The next day we went to Tokyo Disneyland Sea. Most Japanese wouldn't think of doing this at the Indiana Jones ride, but it got a lot of laughs from them. My Nephew took the picture.
This was taken during the Grand Finale show at the end of the day. The timing was perfect because as soon as the show ended, it starting raining pretty hard. The park became a sea of umbrellas almost immediately.
This was a huge German cake for sale in the basement of one of the Odakyu department stores. It seems that all of the major train stations around Tokyo have rather large department stores attached to them. In the basement floors of each of these stores are all kinds of sweets and snacks. The cake was delicious. I also had several Manjuu which are small buns filled with sweet bean paste. Now most Americans would run when hearing those words but I swear that you have to try them if you get the chance. They are good eatin'
So that covers most of my trip. I also spent time shopping in Shibuya and Akihabara. Akihabara is known for being the worlds largest shopping area for electronic, computer, camera, anime, and other otaku stuff. I was in nerdvana. Unfortunately I found that its reputation for low prices was unfounded. At least that was the case when it came to the Olympus DSLR camera I bought there. That camera retails for about 800 bucks in the US. I've found it at Circuit City for $669 with two lenses. However I only found it for about 700 bucks in Akihabara. However when I went to department store in rural Hadano, I found that camera with the lenses for just a hair over $500.

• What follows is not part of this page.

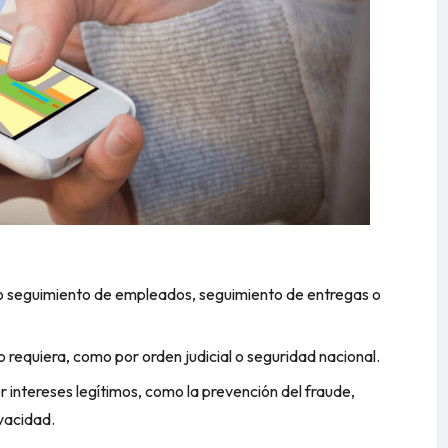
o seguimiento de empleados, seguimiento de entregas o
o requiera, como por orden judicial o seguridad nacional.
r intereses legítimos, como la prevención del fraude,
ivacidad.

If you are looking to pickup Japanese chicks, then Shibuya is your place. I think about half the women in Japan are in Shibuya at any given moment. Whats the attraction? Clothing stores as far as the eye can see. And nothing that would fit me ;)

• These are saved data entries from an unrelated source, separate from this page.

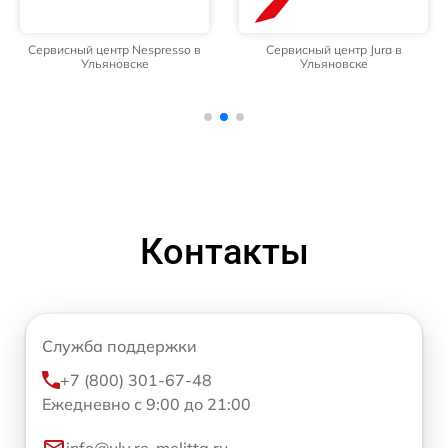
Сервисный центр Nespresso в
Сервисный центр Jura в
Ульяновске
Ульяновске
Контакты
Служба поддержки
+7 (800) 301-67-48
Ежедневно с 9:00 до 21:00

Next time I hope to attend a Sumo Wresting match, go to Harajyuku, and check out Osaka. Time to start saving those frequent flyer miles again :)
Japan is a beautiful country. I would love to go there one day. Japanese is the language i most want to learn.
great virtual tour man! great pics! loved the descriptions. looked like a great time. :)
I want to go to japan badly. I want to explore the country and culture, but more so because its sooo clean.
Great shots! I went there on vacation last year and absolutely loved it. Japan was an amazing place to visit and I hope to get back there again some day.
Thanks for not only the pictures - but the commentary. Like a virtual trip. I spent some time there in the late 60s and early 70s and I loved it.
I am flabbergasted. I feel like I had just visited there.
I know what you mean about the intricate woodwork, though. I truly appreciate the old school, hard work and patience type, handiwork.
Thanks for the tour!
I'd like to go sometime as well...
Thanks for sharing those pictures, Japan is one of those places i really want to visit in my lifetime.
Sgt Beavis, thanks for sharing such beauty. Really makes me want to visit Japan.
I've only been to Korea and Tiawan which were also lovely (some parts, that is :( )
You took some very nice pictures.
Great thread man and thanks for sharing. I love Japan and could easily see myself living there.